**Data shown:**
######

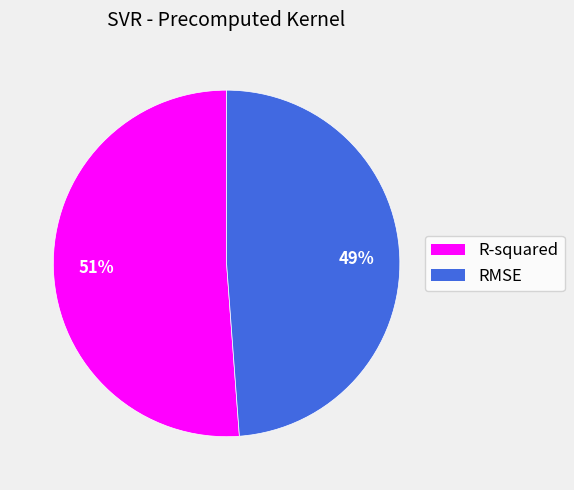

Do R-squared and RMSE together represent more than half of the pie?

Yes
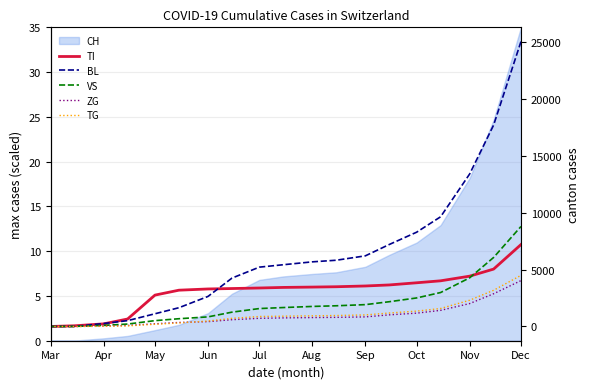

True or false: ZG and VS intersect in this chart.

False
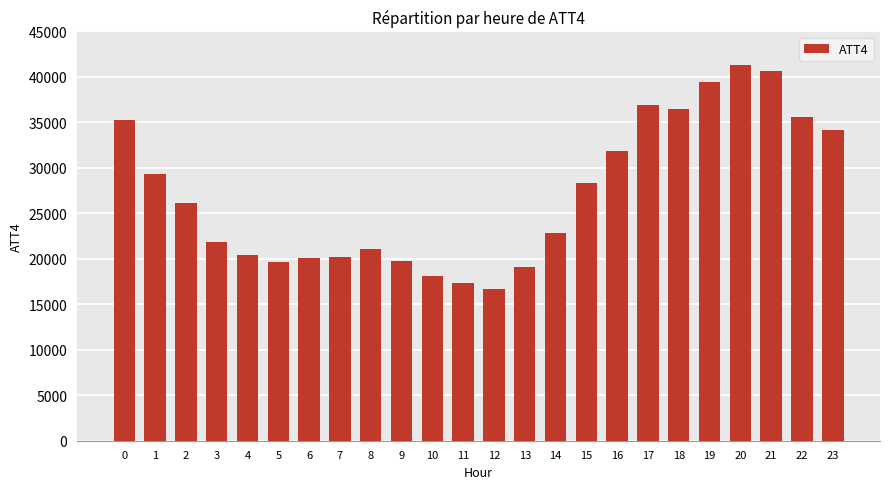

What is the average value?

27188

######

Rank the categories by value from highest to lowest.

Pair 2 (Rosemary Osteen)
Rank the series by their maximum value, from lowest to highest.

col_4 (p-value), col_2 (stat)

######

**Exercise description:**
Copy the data starting at the line that contains "Rank the categories" and ending at the line that contains "col_4 (p-value), col_2 (stat)", swapping "categories" for "groups" and changing nothing else.

**Answer below:**
Rank the groups by value from highest to lowest.

Pair 2 (Rosemary Osteen)
Rank the series by their maximum value, from lowest to highest.

col_4 (p-value), col_2 (stat)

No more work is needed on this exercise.